Friday, 16 January 2015

RSW Preview

I was delighted to be able to go along to the RSW opening last night, and see my Summer Clouds, Eastbourne Pier painting in all its glory in one of the main rooms at the Royal Scottish Academy.

Here it is along with (l-r at bottom) David Smith, Joe Hargan and Glen Scouller's paintings.

It's always odd to come into a public place and see the paintings that you've made privately in your studio.  You know exactly how they're made and put together, so they have no secrets from you...and then to see them all framed up and looking great, and on the wall in a fine, grand's very strange.

Also, I normally only see my paintings at fairly close quarters in the studio. Bizarrely, I found last night that, when you can stand so far back from your work, and it's properly lit, it looks completely different.  Colours blend, contrasts and patterns are more obvious.  

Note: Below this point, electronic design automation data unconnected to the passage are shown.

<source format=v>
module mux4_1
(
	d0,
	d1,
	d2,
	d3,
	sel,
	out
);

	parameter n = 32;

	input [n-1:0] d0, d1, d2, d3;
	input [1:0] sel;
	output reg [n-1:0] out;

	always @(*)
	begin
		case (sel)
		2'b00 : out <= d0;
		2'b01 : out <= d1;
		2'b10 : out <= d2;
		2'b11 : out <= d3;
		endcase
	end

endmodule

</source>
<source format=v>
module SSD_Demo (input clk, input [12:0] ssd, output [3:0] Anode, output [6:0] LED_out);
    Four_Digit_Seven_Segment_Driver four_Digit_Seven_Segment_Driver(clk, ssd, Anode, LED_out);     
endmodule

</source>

When your own work is chosen to be hung in a gallery, having been endorsed by a committee, and curated with other work, it suddenly becomes transformed into something else - something you can view objectively rather than subjectively.

Having whoffled about my own modest contribution, can I just add that the RSW show is fantastic - lots of great paintings, well hung, beautifully lit,  in a wonderful space.  

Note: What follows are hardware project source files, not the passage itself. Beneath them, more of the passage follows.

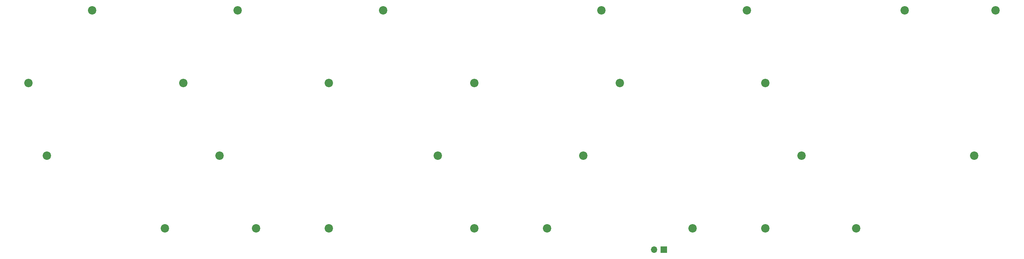
<source format=gbr>
%TF.GenerationSoftware,KiCad,Pcbnew,8.0.8*%
%TF.CreationDate,2025-02-20T19:48:58+01:00*%
%TF.ProjectId,ampersand,616d7065-7273-4616-9e64-2e6b69636164,rev?*%
%TF.SameCoordinates,Original*%
%TF.FileFunction,Soldermask,Top*%
%TF.FilePolarity,Negative*%
%FSLAX46Y46*%
G04 Gerber Fmt 4.6, Leading zero omitted, Abs format (unit mm)*
G04 Created by KiCad (PCBNEW 8.0.8) date 2025-02-20 19:48:58*
%MOMM*%
%LPD*%
G01*
G04 APERTURE LIST*
%ADD10C,2.200000*%
%ADD11R,1.700000X1.700000*%
%ADD12O,1.700000X1.700000*%
G04 APERTURE END LIST*
D10*
%TO.C,H10*%
X127000000Y-72231250D03*
%TD*%
%TO.C,H27*%
X79375000Y-91281250D03*
%TD*%
%TO.C,H19*%
X98425000Y-91281250D03*
%TD*%
%TO.C,H14*%
X55562500Y-91281250D03*
%TD*%
%TO.C,H2*%
X60325000Y-53192960D03*
%TD*%
%TO.C,H17*%
X155575000Y-91281250D03*
%TD*%
%TO.C,H15*%
X193675000Y-91281250D03*
%TD*%
%TO.C,H26*%
X212725000Y-91281250D03*
%TD*%
%TO.C,H16*%
X136525000Y-91281250D03*
%TD*%
%TO.C,H6*%
X249237500Y-34131250D03*
%TD*%
%TO.C,H24*%
X174625000Y-53181250D03*
%TD*%
%TO.C,H8*%
X212725000Y-53181250D03*
%TD*%
%TO.C,H7*%
X98425000Y-53181250D03*
%TD*%
%TO.C,H21*%
X19843750Y-53181250D03*
%TD*%
%TO.C,H13*%
X267493031Y-72231250D03*
%TD*%
%TO.C,H22*%
X74612500Y-34131250D03*
%TD*%
%TO.C,H25*%
X69850000Y-72231250D03*
%TD*%
%TO.C,H9*%
X273050000Y-34131250D03*
%TD*%
%TO.C,H12*%
X222250000Y-72231250D03*
%TD*%
%TO.C,H18*%
X136524999Y-53181249D03*
%TD*%
%TO.C,H5*%
X169862500Y-34131250D03*
%TD*%
%TO.C,H1*%
X36511781Y-34142960D03*
%TD*%
%TO.C,H20*%
X236537500Y-91281250D03*
%TD*%
%TO.C,H3*%
X24606250Y-72231250D03*
%TD*%
%TO.C,H4*%
X112711781Y-34142960D03*
%TD*%
%TO.C,H23*%
X207962500Y-34131250D03*
%TD*%
%TO.C,H11*%
X165100000Y-72231250D03*
%TD*%
D11*
%TO.C,SW1*%
X186218750Y-96837500D03*
D12*
X183678750Y-96837500D03*
%TD*%
M02*

</source>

You couldn't ask for more on a dreich January day.  So if you're in Edinburgh, please do go and see it.


  1. That's also the great joy when you buy a picture and get it home it can look entirely different and blended in with your other pictures or decoration it can be a delight! Looks a great exhibition.

  2. Hullo fellow Judith!

    Yes, you're quite right, paintings do seem entirely different in different situations, in different surroundings, and in different lights.

    Colour is perceived differently by the eye whether it is viewed under artificial or natural light, which is why I always paint under natural light only. Otherwise you think you've painted one thing, only to come back in daylight and find that the painting doesn't work in the way you thought it did at all!

    Putting a painting on a coloured background also changes it - big galleries and museums tend to go for bold colours such as blue (which helps you to see objects and colours more clearly - hence blue in reading rooms or for motorway road signs) or claret (which shows off all those lovely ornate gold frames of the old masters). Walls in houses these days tend to be of the 'neutral' variety, which can wash out a painting.

    Putting different objects, such as sculptures, beside a painting can bring out new aspects of both works, both in terms of aesthetic or meaning.

    As you say, half the pleasure of owning your own paintings is the ability to make them seems fresh and exciting and new by changing them round which your other favourite furnishings, objects and paintings. It's like curating your own art gallery or museum!